On Sunday, 12 July, ChessFest, the game’s annual celebration, returns to Trafalgar Square in central London and offers a unique opportunity for ordinary players and their children to experience top chess free of charge. Complete beginners are welcome and will receive helpful instruction from Chess in Schools and Communities tutors.
The action starts at noon and continues until 7pm. Throughout the day, experts including nine-time British champion Michael Adams, three-time champion Gawain Maroroa Jones, and many other international players will give simultaneous displays or be available for one to one speed games in the Challenge the Chess Master tent.
Visitors will also be able to play their own games, with hundreds of chess sets and boards available, including giant sets. Living Chess will be played by professional actors on giant boards. You can test your tactical skills on Puzzle Rush, or watch chess masters battle it out in a game of giant blitz, a test of skill and stamina.
England’s national coaches will be watching the simultaneous and blitz games and looking out for unknowns with the potential to reach the top. In 2021, Adams’s first simul opponent was a six-year-old, Kushal Jakhria, who resisted the champion with a skill beyond his years, and subsequently won world and European junior titles.
Much more information about ChessFest 2026 is available on the website. Trafalgar Square is easily accessible by public transport, with many bus routes stopping there and a tube exit from Charing Cross station. ChessFest is sponsored by XTX Markets, which also supports the annual London Classic.
If you cannot make it to Trafalgar Square, there will be other ChessFest events up and down the country in the next few weeks. Dates are Portishead 11 July, Hull 12 July, Liverpool 19 July, Coventry 25 July, and Lancaster 17 August.
ChessFest this year marks the 175th anniversary of the Immortal Game, which was probably played at Simpson’s-in-the-Strand in June 1851 just a five-minute bus journey from Trafalgar Square. The Immortal Game, won by Adolf Anderssen with a dazzling array of sacrifices including White’s queen and both rooks, is very well known, but in case you are unfamiliar with it here it is again in all its glory. The game will be reenacted as a Living Chess game during ChessFest.

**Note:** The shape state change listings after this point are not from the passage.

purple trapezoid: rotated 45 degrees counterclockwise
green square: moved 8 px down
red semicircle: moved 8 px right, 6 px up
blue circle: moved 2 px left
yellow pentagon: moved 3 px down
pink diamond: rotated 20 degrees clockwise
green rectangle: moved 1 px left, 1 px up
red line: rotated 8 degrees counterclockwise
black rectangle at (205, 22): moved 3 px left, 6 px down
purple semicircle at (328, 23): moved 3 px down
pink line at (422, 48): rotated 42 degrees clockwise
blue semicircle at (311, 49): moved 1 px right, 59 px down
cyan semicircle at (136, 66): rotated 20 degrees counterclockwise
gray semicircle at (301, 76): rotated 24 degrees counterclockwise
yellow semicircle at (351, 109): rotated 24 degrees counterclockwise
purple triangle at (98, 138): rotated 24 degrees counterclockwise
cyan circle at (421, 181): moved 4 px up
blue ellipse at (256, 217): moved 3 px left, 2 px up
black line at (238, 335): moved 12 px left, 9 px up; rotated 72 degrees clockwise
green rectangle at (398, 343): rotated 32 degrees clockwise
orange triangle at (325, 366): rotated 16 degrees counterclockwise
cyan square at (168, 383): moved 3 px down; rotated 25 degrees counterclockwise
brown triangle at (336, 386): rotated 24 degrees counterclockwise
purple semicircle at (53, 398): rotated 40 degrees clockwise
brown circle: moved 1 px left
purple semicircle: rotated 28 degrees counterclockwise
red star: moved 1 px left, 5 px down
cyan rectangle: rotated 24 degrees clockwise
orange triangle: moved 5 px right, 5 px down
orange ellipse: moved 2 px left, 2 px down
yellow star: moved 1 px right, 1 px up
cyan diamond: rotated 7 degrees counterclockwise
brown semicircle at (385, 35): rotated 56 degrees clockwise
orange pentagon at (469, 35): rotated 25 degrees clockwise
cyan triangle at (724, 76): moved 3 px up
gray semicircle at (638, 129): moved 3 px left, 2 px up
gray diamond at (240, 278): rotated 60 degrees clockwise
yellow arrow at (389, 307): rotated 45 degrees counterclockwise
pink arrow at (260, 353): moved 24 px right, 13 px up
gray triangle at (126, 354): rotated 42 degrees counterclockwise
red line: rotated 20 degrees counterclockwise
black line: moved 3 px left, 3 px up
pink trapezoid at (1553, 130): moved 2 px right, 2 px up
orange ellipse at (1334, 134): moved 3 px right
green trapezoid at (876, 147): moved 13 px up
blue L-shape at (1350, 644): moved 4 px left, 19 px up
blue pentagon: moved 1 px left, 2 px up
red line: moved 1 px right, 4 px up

England’s chess selectors have just announced the national teams for the 200-nation Olympiad at Samarkand, Uzbekistan in September. Open: Nikita Vitiugov, Michael Adams, Gawain Maroroa Jones, Luke McShane, Dan Fernandez. Captain: William Watson. Women: Lan Yao, Jovanka Houska, Bodhana Sivanandan, Harriet Hunt, Elmira Mirzoeva. Captain: Stuart Conquest.
Hopes for a strong England performance will be tempered by memories of the last Olympiad at Budapest 2024, where England’s open team were seeded eighth but finished 20th, while the women’s team were seeded 15th and ended up 27th. Additionally, this England open team is weaker than previously, since David Howell, who won an individual gold medal at Chennai 2022, has family commitments and also gives priority to his media career, where he is established as one of the world’s leading chess commentators. Fernandez, Howell’s substitute, was the 2025 Commonwealth Champion, and is the only under-30 in the ageing open team.
The England women’s team includes the nation’s five currently highest rated players, among them Sivanandan, who already made her Olympiad debut at age nine in Budapest two years ago. With its mix of youth and experience, this squad has the potential to pull off a positive surprise.
4031: 1 Ng6+! Ke8 (if 1…fxg6? 2 Qxe6+ Kf8 3 Qe7 mate) 2 Qxe6+! fxe6 3 Rxe6+! Bxe6 4 Re7 mate.